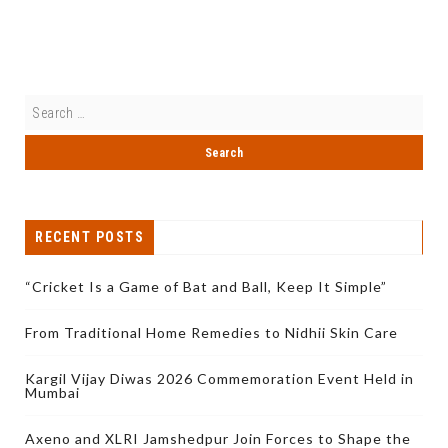
RECENT POSTS
“Cricket Is a Game of Bat and Ball, Keep It Simple”
From Traditional Home Remedies to Nidhii Skin Care
Kargil Vijay Diwas 2026 Commemoration Event Held in
Mumbai
Axeno and XLRI Jamshedpur Join Forces to Shape the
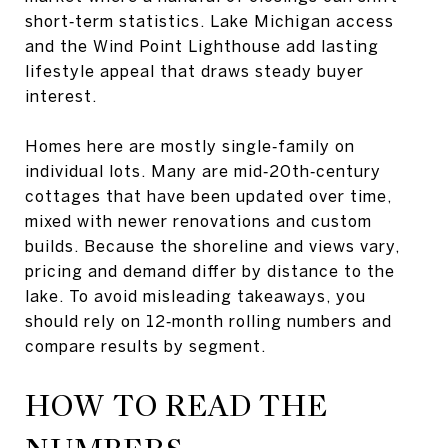
short‑term statistics. Lake Michigan access
and the Wind Point Lighthouse add lasting
lifestyle appeal that draws steady buyer
interest.
Homes here are mostly single‑family on
individual lots. Many are mid‑20th‑century
cottages that have been updated over time,
mixed with newer renovations and custom
builds. Because the shoreline and views vary,
pricing and demand differ by distance to the
lake. To avoid misleading takeaways, you
should rely on 12‑month rolling numbers and
compare results by segment.
HOW TO READ THE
========================
WHAT IS BEING ASKED
In the entries above, how many lines include the word "that"? Only the number should be given.

RESPONSE FOR THIS EXERCISE
2